Turkey’s central bank said on Monday the country’s external debt maturing in a year or less stood at $169.5 billion, up nearly $5 billion from a month earlier, Reuters reported.
Public-sector debt made up 23.2 percent of the total stock. The central bank made up 11.4 percent and the private sector made up 65.4 percent, the bank said.
Short-term external loans used by banks declined by 5.8 percent to $7.3 billion in the first five months of 2020, it said. Short-term debt of state banks rose 2.6 percent to $25.7 billion in the same period, while the private sector’s short-term external debt declined 13 percent to $78.4 billion.
Separately, data from the BDDK banking watchdog showed on Friday that state banks’ short foreign currency positions had increased to $9.7 billion as of July 10, from $8.3 billion a week earlier, as they continue their largest direct intervention in years.

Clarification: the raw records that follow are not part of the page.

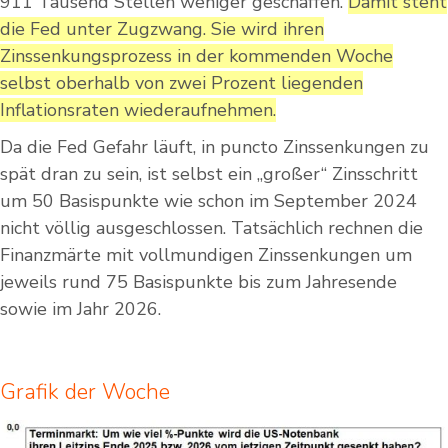
911 Tausend Stellen weniger geschaffen.
Damit steht
die Fed unter Zugzwang. Sie wird ihren
Zinssenkungsprozess in der kommenden Woche
selbst oberhalb von zwei Prozent liegenden
Inflationsraten wiederaufnehmen.
Da die Fed Gefahr läuft, in puncto Zinssenkungen zu
spät dran zu sein, ist selbst ein „großer“ Zinsschritt
um 50 Basispunkte wie schon im September 2024
nicht völlig ausgeschlossen. Tatsächlich rechnen die
Finanzmärte mit vollmundigen Zinssenkungen um
jeweils rund 75 Basispunkte bis zum Jahresende
sowie im Jahr 2026.
Grafik der Woche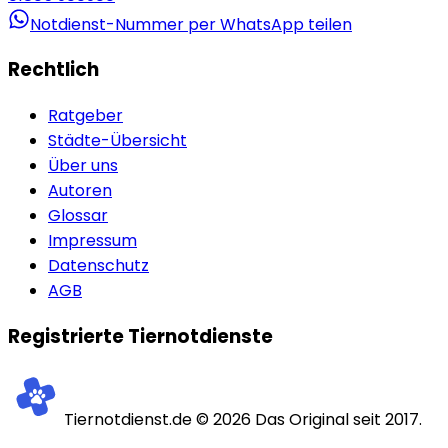
Notdienst-Nummer per WhatsApp teilen
Rechtlich
Ratgeber
Städte-Übersicht
Über uns
Autoren
Glossar
Impressum
Datenschutz
AGB
Registrierte Tiernotdienste
Tiernotdienst.de ©
2026
Das Original seit 2017.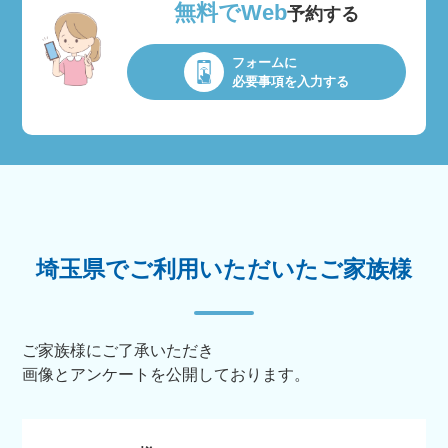
無料でWeb
予約する
フォームに
必要事項を入力する
埼玉県でご利用いただいたご家族様
ご家族様にご了承いただき
画像とアンケートを公開しております。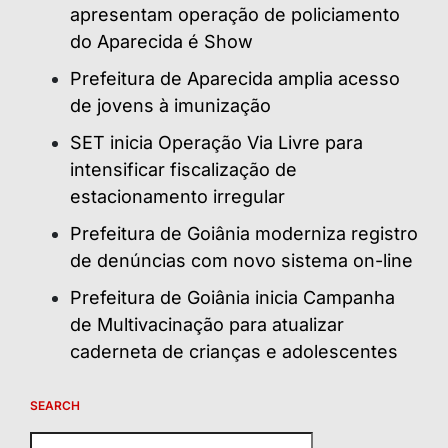
apresentam operação de policiamento
do Aparecida é Show
Prefeitura de Aparecida amplia acesso
de jovens à imunização
SET inicia Operação Via Livre para
intensificar fiscalização de
estacionamento irregular
Prefeitura de Goiânia moderniza registro
de denúncias com novo sistema on-line
Prefeitura de Goiânia inicia Campanha
de Multivacinação para atualizar
caderneta de crianças e adolescentes
SEARCH
Pesquisar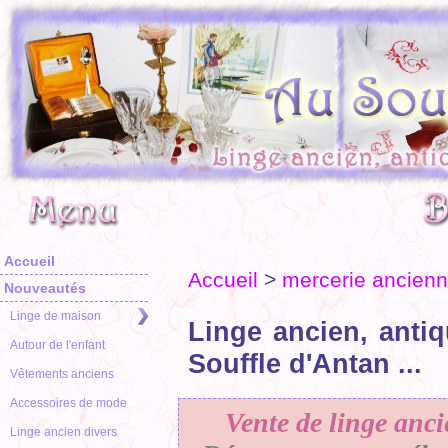
Accueil
Accueil
>
mercerie ancien
Nouveautés
Linge de maison
Linge ancien, antiq
Autour de l'enfant
Souffle d'Antan ...
Vêtements anciens
Accessoires de mode
Vente de linge anci
Linge ancien divers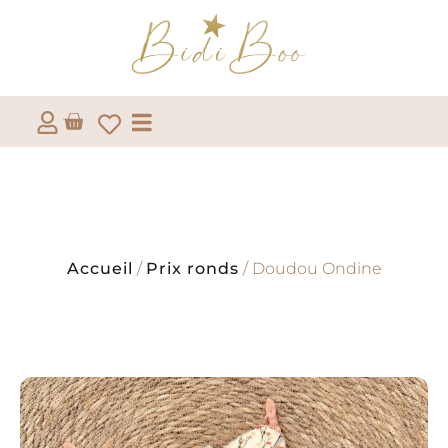
Accueil
/
Prix ronds
/ Doudou Ondine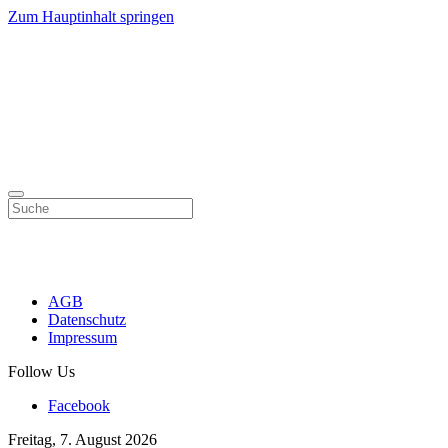
Zum Hauptinhalt springen
AGB
Datenschutz
Impressum
Follow Us
Facebook
Freitag, 7. August 2026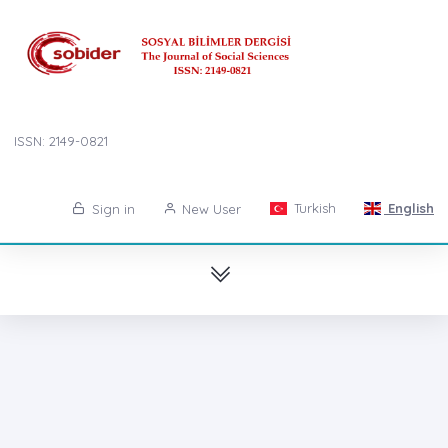
ISSN: 2149-0821
Turkish
English
Sign in
New User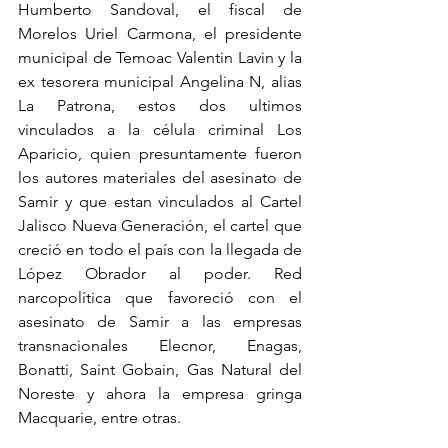
Humberto Sandoval, el fiscal de 
Morelos Uriel Carmona, el presidente 
municipal de Temoac Valentin Lavin y la 
ex tesorera municipal Angelina N, alias 
La Patrona, estos dos ultimos 
vinculados a la célula criminal Los 
Aparicio, quien presuntamente fueron 
los autores materiales del asesinato de 
Samir y que estan vinculados al Cartel 
Jalisco Nueva Generación, el cartel que 
creció en todo el país con la llegada de 
López Obrador al poder. Red 
narcopolítica que favoreció con el 
asesinato de Samir a las empresas 
transnacionales Elecnor, Enagas, 
Bonatti, Saint Gobain, Gas Natural del 
Noreste y ahora la empresa gringa 
Macquarie, entre otras.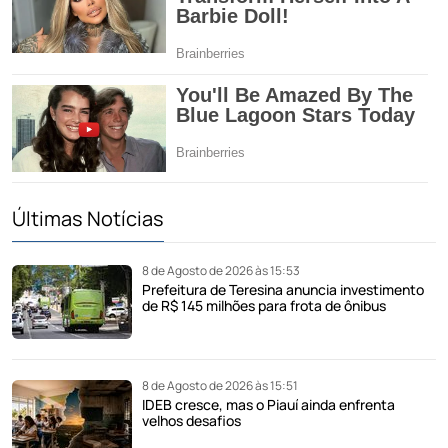
Últimas Notícias
8 de Agosto de 2026 às 15:53
Prefeitura de Teresina anuncia investimento
de R$ 145 milhões para frota de ônibus
8 de Agosto de 2026 às 15:51
IDEB cresce, mas o Piauí ainda enfrenta
velhos desafios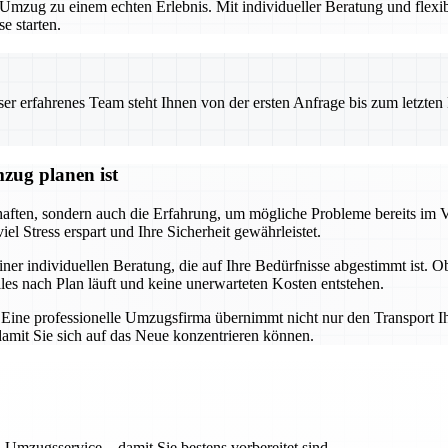
zug zu einem echten Erlebnis. Mit individueller Beratung und flexibl
e starten.
 erfahrenes Team steht Ihnen von der ersten Anfrage bis zum letzten Ka
zug planen ist
chaften, sondern auch die Erfahrung, um mögliche Probleme bereits im 
l Stress erspart und Ihre Sicherheit gewährleistet.
iner individuellen Beratung, die auf Ihre Bedürfnisse abgestimmt ist. 
lles nach Plan läuft und keine unerwarteten Kosten entstehen.
g. Eine professionelle Umzugsfirma übernimmt nicht nur den Transport I
mit Sie sich auf das Neue konzentrieren können.
 Umzugsservice – damit Sie bestens vorbereitet sind.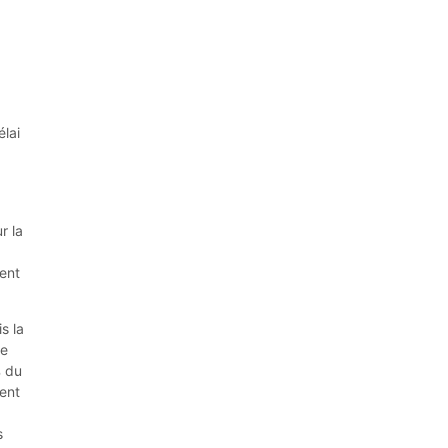
élai
r la
lent
s la
re
% du
ment
s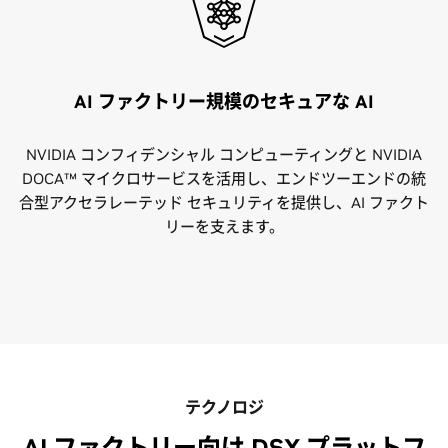
AI ファクトリー規模のセキュアな AI
NVIDIA コンフィデンシャル コンピューティングと NVIDIA
DOCA™ マイクロサービスを活用し、エンドツーエンドの統
合型アクセラレーテッド セキュリティを提供し、AI ファクト
リーを支えます。
テクノロジ
AI ファクトリー向け DSX プラットフ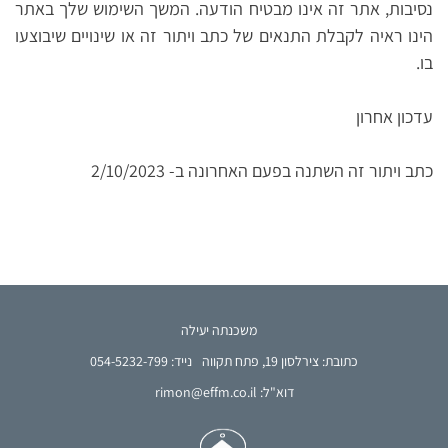
נסיבות, אתר זה אינו מבטיח הודעה. המשך השימוש שלך באתר
הינו ראיה לקבלת התנאים של כתב ויתור זה או שינויים שיבוצעו
בו.
עדכון אחרון
כתב ויתור זה השתנה בפעם האחרונה ב- 2/10/2023
משכנתה יעילה
כתובת: צירלסון 19, פתח תקווה
נייד: 054-5232-799
דוא"ל: rimon@effm.co.il
French
Arabic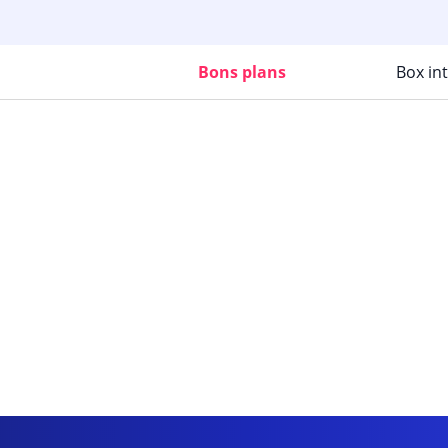
Bons plans
Box in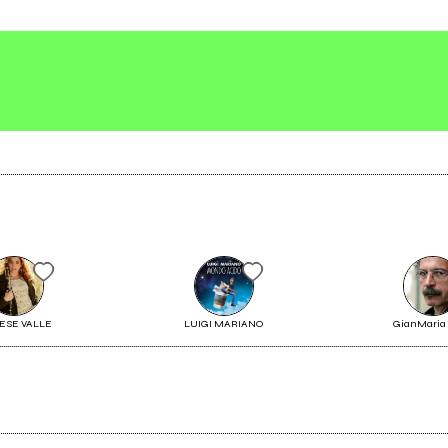
RAUTORE
Scrivi all'utente che amministra la pagina.
Invia messaggio
PRISCILLA
Vedi tutti
ESE VALLE
LUIGI MARIANO
GianMaria 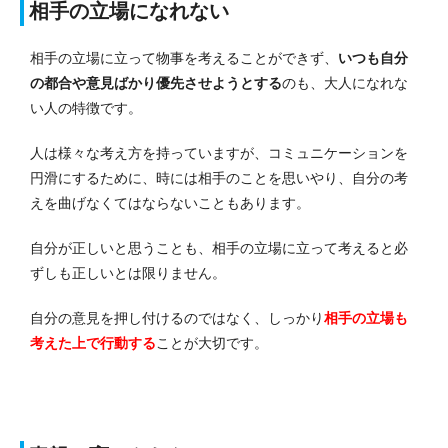
相手の立場になれない
相手の立場に立って物事を考えることができず、
いつも自分
の都合や意見ばかり優先させようとする
のも、大人になれな
い人の特徴です。
人は様々な考え方を持っていますが、コミュニケーションを
円滑にするために、時には相手のことを思いやり、自分の考
えを曲げなくてはならないこともあります。
自分が正しいと思うことも、相手の立場に立って考えると必
ずしも正しいとは限りません。
自分の意見を押し付けるのではなく、しっかり
相手の立場も
考えた上で行動する
ことが大切です。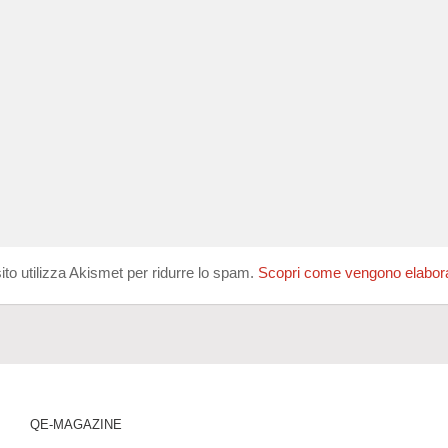
ito utilizza Akismet per ridurre lo spam.
Scopri come vengono elaborati
QE-MAGAZINE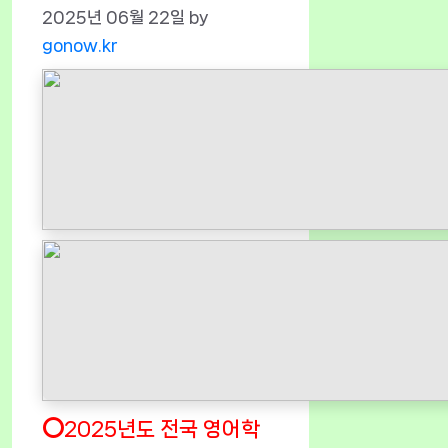
2025년 06월 22일
by
gonow.kr
⭕2025년도 전국 영어학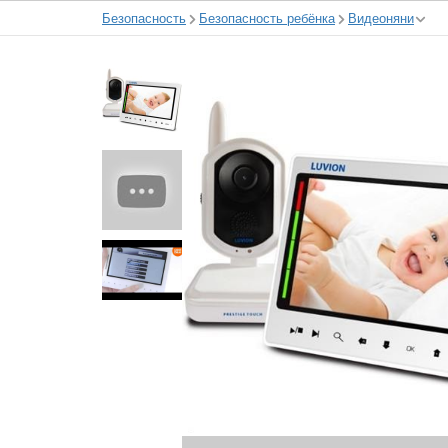
Безопасность
Безопасность ребёнка
Видеоняни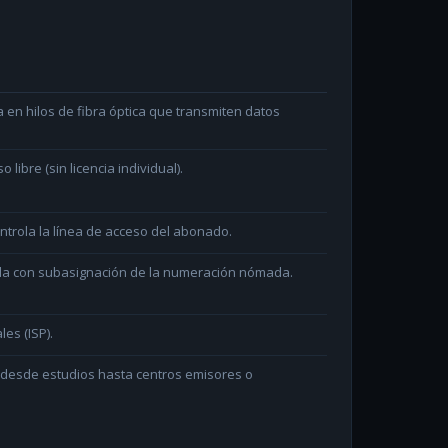
en hilos de fibra óptica que transmiten datos
ibre (sin licencia individual).
ntrola la línea de acceso del abonado.
ada con subasignación de la numeración nómada.
les (ISP).
n desde estudios hasta centros emisores o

The increase in state banks’ short FX position has coincided with greater stability of the lira, which is trading in a narrow range after settling in mid-May and staying almost unchanged from 6.85 to the dollar since mid-June.
The lira has faced downward pressure from falling interest rates over the last year to support economic growth — vital to President Recep Tayyip Erdoğan’s long political dominance — and limit fallout from the coronavirus crisis. The currency has lost some 45 percent of its value against the dollar since the end of 2017.
The combined short positions of the state banks add to more than $90 billions of central bank intervention since last year by bankers’ estimates, for a total of about $100 billion used to support the Turkish currency.